The four RNA reads seem very likely not to be true HIV reads, since they map primarily to humans and other primates. The 58 DNA reads are more ambiguous; they do map to HIV, but also to a range of synthetic cloning vectors. On the other hand, I just now took a random slice from the HIV-1 genome and BLASTed it online, and it also mapped to cloning vectors; it’s just the case that a lot of people use lentiviruses as the backbones for their cloning vectors.

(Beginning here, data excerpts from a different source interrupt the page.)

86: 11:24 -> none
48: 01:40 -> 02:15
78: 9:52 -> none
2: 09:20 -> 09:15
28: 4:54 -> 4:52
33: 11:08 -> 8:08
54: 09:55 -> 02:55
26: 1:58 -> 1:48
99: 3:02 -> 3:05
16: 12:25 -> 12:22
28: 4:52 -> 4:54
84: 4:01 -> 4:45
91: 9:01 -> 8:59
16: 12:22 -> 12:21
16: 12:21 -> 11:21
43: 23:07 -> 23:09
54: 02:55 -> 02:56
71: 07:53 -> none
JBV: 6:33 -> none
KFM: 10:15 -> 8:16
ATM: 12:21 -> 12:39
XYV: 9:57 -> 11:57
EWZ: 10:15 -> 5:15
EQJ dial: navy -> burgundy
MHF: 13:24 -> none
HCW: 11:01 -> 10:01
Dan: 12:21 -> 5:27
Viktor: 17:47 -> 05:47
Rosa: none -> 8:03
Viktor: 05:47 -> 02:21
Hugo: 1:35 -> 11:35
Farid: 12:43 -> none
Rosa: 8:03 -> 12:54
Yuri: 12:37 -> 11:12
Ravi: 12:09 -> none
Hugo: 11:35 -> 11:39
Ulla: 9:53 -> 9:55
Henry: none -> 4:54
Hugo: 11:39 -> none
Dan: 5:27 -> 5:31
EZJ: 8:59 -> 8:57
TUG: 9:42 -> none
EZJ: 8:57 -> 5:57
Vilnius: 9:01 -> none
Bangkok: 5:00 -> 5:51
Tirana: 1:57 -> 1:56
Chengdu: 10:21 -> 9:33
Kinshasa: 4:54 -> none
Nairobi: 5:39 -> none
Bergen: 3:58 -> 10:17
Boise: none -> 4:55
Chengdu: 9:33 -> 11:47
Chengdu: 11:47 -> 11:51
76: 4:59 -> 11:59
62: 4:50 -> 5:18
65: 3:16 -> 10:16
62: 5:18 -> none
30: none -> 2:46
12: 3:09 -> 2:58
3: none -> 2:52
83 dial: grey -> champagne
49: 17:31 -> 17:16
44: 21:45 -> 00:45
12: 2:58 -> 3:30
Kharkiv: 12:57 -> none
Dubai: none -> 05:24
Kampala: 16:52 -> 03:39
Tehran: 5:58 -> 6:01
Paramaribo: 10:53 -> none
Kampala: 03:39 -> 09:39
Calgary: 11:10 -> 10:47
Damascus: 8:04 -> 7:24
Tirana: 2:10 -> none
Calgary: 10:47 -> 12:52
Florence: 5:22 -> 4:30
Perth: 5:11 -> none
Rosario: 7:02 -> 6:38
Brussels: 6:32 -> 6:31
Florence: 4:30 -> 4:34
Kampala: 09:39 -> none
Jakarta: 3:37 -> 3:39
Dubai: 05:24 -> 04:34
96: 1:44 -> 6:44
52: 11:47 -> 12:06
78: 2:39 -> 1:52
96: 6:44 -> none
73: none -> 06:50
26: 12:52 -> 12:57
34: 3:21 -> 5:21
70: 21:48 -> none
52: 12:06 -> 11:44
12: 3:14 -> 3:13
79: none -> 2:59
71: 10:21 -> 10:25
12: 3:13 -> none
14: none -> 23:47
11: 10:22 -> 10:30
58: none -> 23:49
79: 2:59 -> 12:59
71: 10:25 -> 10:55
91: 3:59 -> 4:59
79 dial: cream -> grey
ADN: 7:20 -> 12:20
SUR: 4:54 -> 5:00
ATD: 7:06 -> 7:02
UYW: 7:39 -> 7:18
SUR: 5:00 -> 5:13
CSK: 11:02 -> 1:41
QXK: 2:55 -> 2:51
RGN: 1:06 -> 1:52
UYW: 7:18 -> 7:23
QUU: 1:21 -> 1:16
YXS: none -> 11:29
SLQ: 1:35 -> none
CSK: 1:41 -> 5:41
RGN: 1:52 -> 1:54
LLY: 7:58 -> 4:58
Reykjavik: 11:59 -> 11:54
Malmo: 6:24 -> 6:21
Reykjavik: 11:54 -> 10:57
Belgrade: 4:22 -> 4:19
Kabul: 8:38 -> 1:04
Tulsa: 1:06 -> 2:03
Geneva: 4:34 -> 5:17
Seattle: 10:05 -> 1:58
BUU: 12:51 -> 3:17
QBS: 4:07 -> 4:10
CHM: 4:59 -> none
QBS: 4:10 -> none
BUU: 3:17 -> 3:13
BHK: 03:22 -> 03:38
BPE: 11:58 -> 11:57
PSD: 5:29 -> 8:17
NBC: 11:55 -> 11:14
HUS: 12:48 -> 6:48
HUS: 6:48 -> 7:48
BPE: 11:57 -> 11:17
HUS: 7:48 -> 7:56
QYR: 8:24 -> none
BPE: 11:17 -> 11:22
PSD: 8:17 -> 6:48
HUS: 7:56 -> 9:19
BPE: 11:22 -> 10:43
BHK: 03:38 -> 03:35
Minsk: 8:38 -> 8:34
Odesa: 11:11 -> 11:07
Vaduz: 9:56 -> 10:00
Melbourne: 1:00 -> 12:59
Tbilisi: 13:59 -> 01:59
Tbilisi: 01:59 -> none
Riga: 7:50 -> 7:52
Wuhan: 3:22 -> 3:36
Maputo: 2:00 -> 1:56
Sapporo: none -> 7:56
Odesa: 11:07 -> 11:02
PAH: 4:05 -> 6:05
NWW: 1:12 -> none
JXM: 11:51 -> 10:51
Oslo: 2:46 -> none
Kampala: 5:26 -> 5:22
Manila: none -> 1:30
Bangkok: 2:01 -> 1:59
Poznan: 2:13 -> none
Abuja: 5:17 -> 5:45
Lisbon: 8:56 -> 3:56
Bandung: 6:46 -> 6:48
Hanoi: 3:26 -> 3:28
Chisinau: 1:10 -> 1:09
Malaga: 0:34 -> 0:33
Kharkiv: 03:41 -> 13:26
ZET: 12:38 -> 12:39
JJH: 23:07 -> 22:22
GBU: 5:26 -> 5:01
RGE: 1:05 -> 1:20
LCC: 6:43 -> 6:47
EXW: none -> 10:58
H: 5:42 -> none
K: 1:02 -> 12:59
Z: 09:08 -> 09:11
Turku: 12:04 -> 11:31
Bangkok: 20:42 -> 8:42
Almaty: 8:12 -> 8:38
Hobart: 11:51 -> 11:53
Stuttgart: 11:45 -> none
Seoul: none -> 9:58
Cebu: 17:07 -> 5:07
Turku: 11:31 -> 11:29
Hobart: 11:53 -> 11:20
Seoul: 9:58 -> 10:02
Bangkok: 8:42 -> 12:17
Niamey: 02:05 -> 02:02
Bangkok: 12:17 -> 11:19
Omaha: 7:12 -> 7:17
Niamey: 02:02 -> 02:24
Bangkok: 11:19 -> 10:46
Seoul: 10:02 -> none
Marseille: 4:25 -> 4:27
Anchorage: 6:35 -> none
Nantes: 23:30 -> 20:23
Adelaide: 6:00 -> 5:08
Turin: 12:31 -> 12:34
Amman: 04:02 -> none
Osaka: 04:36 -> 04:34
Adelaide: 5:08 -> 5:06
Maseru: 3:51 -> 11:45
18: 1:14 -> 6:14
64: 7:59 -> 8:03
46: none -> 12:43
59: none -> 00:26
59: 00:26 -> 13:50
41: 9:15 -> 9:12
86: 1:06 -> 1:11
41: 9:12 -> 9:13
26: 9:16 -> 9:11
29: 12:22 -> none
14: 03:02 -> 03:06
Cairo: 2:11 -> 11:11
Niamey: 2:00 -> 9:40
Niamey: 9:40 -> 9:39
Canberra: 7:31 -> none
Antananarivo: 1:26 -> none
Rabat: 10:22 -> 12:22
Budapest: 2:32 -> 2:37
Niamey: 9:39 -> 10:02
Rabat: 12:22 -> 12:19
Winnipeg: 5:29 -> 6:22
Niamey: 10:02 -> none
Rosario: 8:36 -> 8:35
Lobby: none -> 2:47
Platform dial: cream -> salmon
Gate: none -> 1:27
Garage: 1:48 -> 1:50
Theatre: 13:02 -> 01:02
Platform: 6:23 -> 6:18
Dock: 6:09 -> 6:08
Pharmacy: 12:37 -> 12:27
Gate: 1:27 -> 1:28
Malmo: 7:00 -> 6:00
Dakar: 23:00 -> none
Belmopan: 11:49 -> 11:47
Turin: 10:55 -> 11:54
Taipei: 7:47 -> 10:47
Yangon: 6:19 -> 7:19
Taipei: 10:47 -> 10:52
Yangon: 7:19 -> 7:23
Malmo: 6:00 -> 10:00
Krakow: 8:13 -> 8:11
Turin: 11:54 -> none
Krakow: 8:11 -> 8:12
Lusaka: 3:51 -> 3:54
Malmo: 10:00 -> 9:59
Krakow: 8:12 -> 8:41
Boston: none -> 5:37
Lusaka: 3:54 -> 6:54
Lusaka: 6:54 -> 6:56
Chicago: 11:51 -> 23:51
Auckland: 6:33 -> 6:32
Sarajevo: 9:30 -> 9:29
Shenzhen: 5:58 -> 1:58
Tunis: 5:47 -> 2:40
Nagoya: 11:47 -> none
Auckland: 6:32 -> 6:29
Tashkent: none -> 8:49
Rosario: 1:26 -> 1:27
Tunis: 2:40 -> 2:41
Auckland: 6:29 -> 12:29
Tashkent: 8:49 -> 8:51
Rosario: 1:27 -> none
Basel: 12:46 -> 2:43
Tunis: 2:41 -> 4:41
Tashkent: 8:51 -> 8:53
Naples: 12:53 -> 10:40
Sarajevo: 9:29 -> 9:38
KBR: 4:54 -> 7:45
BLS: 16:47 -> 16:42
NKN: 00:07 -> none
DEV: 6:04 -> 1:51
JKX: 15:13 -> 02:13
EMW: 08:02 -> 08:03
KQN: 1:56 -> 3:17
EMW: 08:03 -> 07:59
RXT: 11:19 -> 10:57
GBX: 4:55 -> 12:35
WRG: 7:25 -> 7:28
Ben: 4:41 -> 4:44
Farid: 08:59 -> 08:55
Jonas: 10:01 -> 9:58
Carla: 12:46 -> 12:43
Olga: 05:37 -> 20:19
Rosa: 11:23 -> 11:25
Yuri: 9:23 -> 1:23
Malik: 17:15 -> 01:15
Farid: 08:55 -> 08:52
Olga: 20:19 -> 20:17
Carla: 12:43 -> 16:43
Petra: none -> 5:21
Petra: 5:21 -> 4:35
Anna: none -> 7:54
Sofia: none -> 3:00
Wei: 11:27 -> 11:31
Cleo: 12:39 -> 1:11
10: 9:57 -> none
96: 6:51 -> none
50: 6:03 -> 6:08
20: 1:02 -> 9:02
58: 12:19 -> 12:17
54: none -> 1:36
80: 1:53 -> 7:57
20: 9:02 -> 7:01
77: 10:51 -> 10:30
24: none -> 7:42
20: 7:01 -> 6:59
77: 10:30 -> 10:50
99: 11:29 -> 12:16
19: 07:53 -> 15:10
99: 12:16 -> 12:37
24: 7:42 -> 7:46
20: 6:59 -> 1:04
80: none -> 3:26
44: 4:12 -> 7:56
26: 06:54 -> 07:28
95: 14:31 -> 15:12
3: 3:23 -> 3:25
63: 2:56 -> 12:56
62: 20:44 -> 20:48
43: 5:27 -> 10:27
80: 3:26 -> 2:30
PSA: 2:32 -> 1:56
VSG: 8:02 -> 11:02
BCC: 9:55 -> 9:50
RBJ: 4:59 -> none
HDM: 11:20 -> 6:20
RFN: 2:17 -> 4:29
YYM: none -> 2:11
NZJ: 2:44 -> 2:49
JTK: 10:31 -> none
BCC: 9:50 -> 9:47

This makes disambiguating whether or not these reads are “real” a bit tricky. The fact that they’re DNA rather than RNA makes me suspicious, as does the fact that so few of the reads apparently come from regions of the HIV genome not included in cloning vectors. On balance, I think these are probably not real HIV reads! But it’s hard to be highly confident one way or the other.

If we decide to treat these reads as artifacts arising from contamination with cloning vectors, what do we do about it? Just removing any read that matches a lentiviral cloning vector seems like a risky strategy when these vectors share so much sequence with real viruses. For now, I’ll leave my contamination database as it is and continue checking HIV reads manually. But I’ll need to develop a better solution to this sooner or later.